▶ Given records
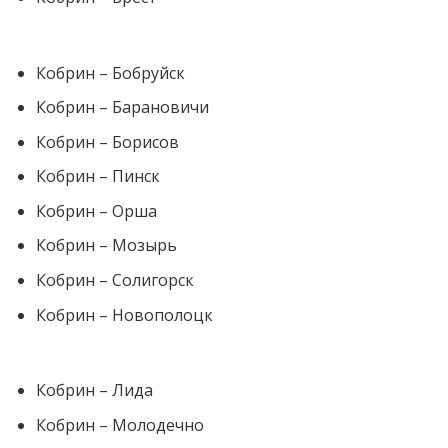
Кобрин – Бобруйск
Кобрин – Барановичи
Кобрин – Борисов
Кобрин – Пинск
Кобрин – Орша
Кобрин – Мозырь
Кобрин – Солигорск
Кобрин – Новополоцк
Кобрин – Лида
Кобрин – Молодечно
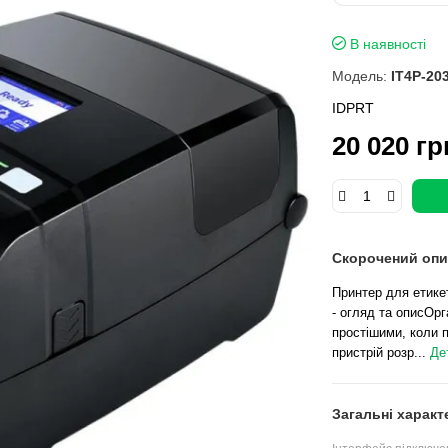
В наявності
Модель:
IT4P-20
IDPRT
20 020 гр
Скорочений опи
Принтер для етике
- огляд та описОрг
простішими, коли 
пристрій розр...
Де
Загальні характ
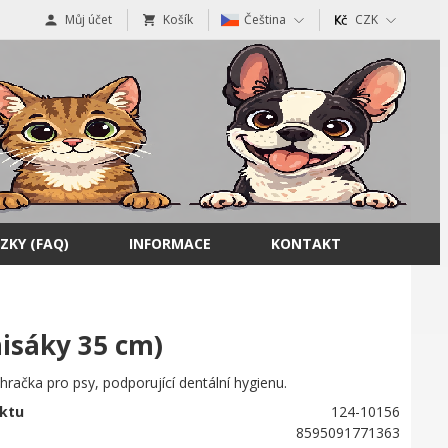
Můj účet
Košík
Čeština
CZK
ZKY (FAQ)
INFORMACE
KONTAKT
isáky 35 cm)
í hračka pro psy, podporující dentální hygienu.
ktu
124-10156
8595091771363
==
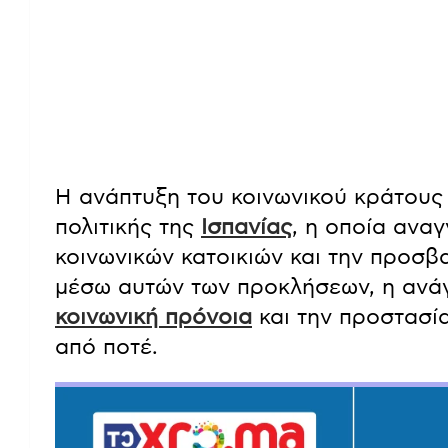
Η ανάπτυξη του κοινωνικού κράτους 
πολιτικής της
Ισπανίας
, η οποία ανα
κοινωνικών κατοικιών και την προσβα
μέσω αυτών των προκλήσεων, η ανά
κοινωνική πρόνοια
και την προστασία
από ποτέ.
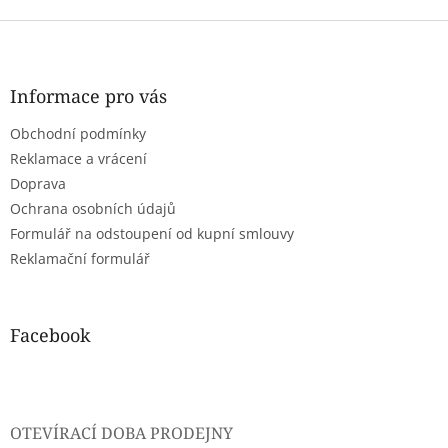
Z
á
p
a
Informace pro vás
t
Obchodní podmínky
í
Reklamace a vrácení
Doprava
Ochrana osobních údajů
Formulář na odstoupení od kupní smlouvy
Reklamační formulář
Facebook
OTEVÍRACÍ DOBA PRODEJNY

▶ Request
Read the entries and show each line that mentions "Кобрин".

▶ Finished exercise
Кобрин – Бобруйск
Кобрин – Барановичи
Кобрин – Борисов
Кобрин – Пинск
Кобрин – Орша
Кобрин – Мозырь
Кобрин – Солигорск
Кобрин – Новополоцк
Кобрин – Лида
Кобрин – Молодечно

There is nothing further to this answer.